Write out word for word each line from the top of the material through the line that has "962,10 | 288.630 |". Pictures do not go in.
-- -- --
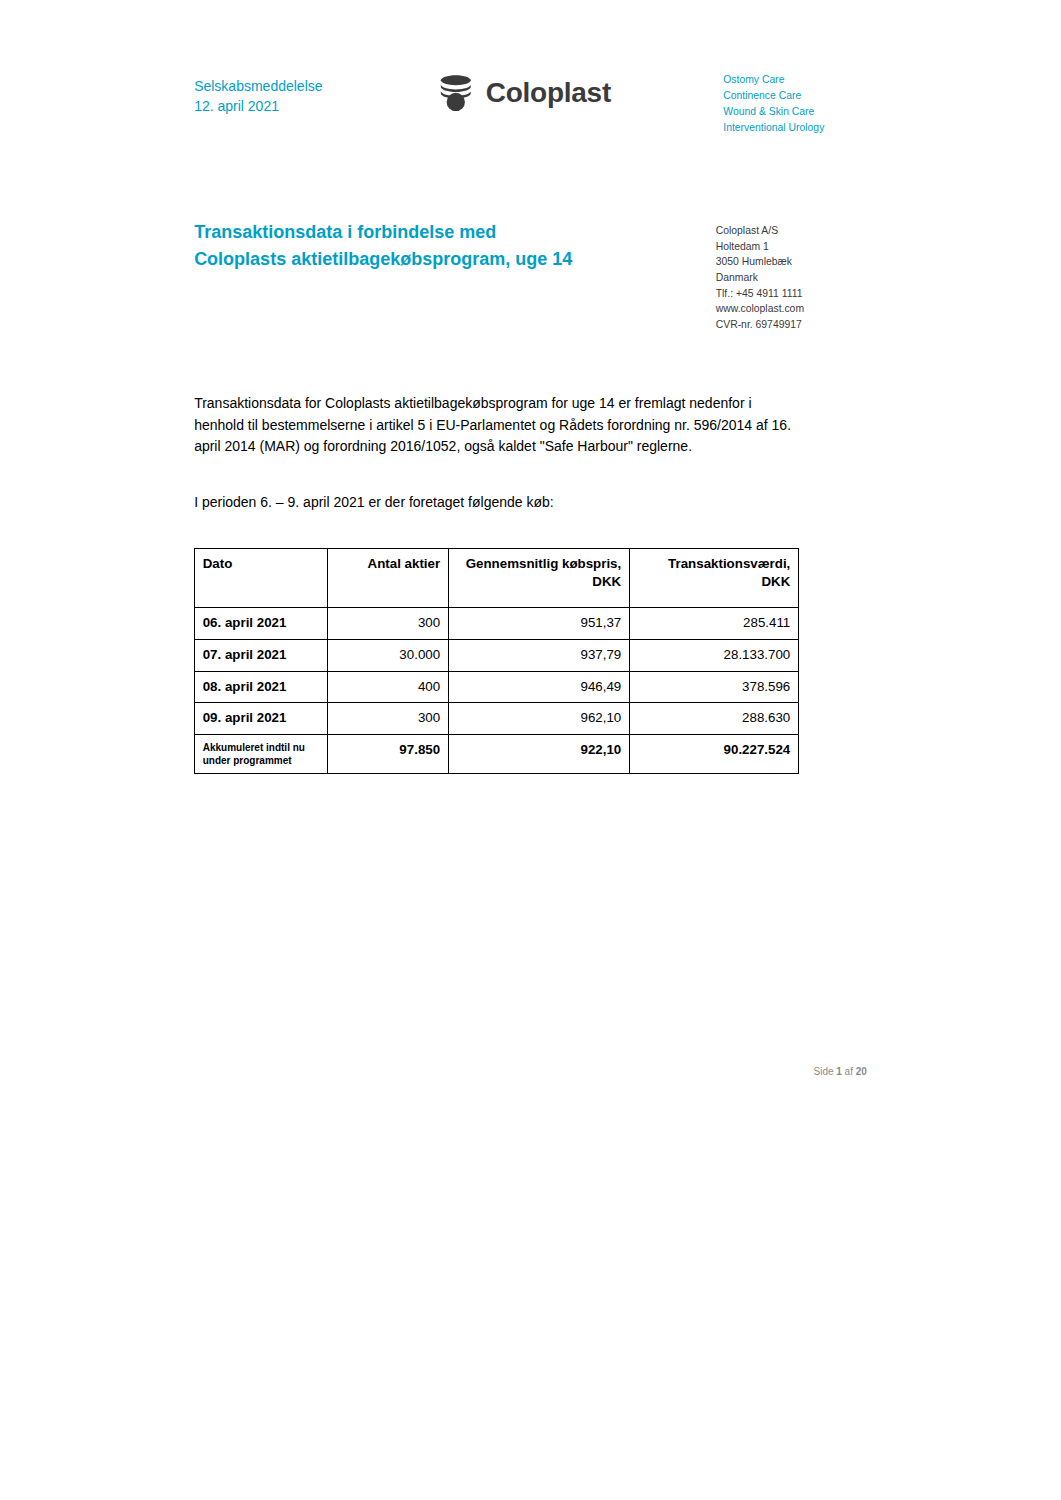Selskabsmeddelelse
12. april 2021
Coloplast
Ostomy Care
Continence Care
Wound & Skin Care
Interventional Urology
Transaktionsdata i forbindelse med
Coloplasts aktietilbagekøbsprogram, uge 14
Coloplast A/S
Holtedam 1
3050 Humlebæk
Danmark
Tlf.: +45 4911 1111
www.coloplast.com
CVR-nr. 69749917
Transaktionsdata for Coloplasts aktietilbagekøbsprogram for uge 14 er fremlagt nedenfor i henhold til bestemmelserne i artikel 5 i EU-Parlamentet og Rådets forordning nr. 596/2014 af 16. april 2014 (MAR) og forordning 2016/1052, også kaldet "Safe Harbour" reglerne.
I perioden 6. – 9. april 2021 er der foretaget følgende køb:
| Dato | Antal aktier | Gennemsnitlig købspris, DKK | Transaktionsværdi, DKK |
| --- | --- | --- | --- |
| 06. april 2021 | 300 | 951,37 | 285.411 |
| 07. april 2021 | 30.000 | 937,79 | 28.133.700 |
| 08. april 2021 | 400 | 946,49 | 378.596 |
| 09. april 2021 | 300 | 962,10 | 288.630 |
| Akkumuleret indtil nu under programmet | 97.850 | 922,10 | 90.227.524 |
Side 1 af 20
-- -- --
Solution to this problem:
Selskabsmeddelelse
12. april 2021
Coloplast
Ostomy Care
Continence Care
Wound & Skin Care
Interventional Urology
Transaktionsdata i forbindelse med
Coloplasts aktietilbagekøbsprogram, uge 14
Coloplast A/S
Holtedam 1
3050 Humlebæk
Danmark
Tlf.: +45 4911 1111
www.coloplast.com
CVR-nr. 69749917
Transaktionsdata for Coloplasts aktietilbagekøbsprogram for uge 14 er fremlagt nedenfor i henhold til bestemmelserne i artikel 5 i EU-Parlamentet og Rådets forordning nr. 596/2014 af 16. april 2014 (MAR) og forordning 2016/1052, også kaldet "Safe Harbour" reglerne.
I perioden 6. – 9. april 2021 er der foretaget følgende køb:
| Dato | Antal aktier | Gennemsnitlig købspris, DKK | Transaktionsværdi, DKK |
| --- | --- | --- | --- |
| 06. april 2021 | 300 | 951,37 | 285.411 |
| 07. april 2021 | 30.000 | 937,79 | 28.133.700 |
| 08. april 2021 | 400 | 946,49 | 378.596 |
| 09. april 2021 | 300 | 962,10 | 288.630 |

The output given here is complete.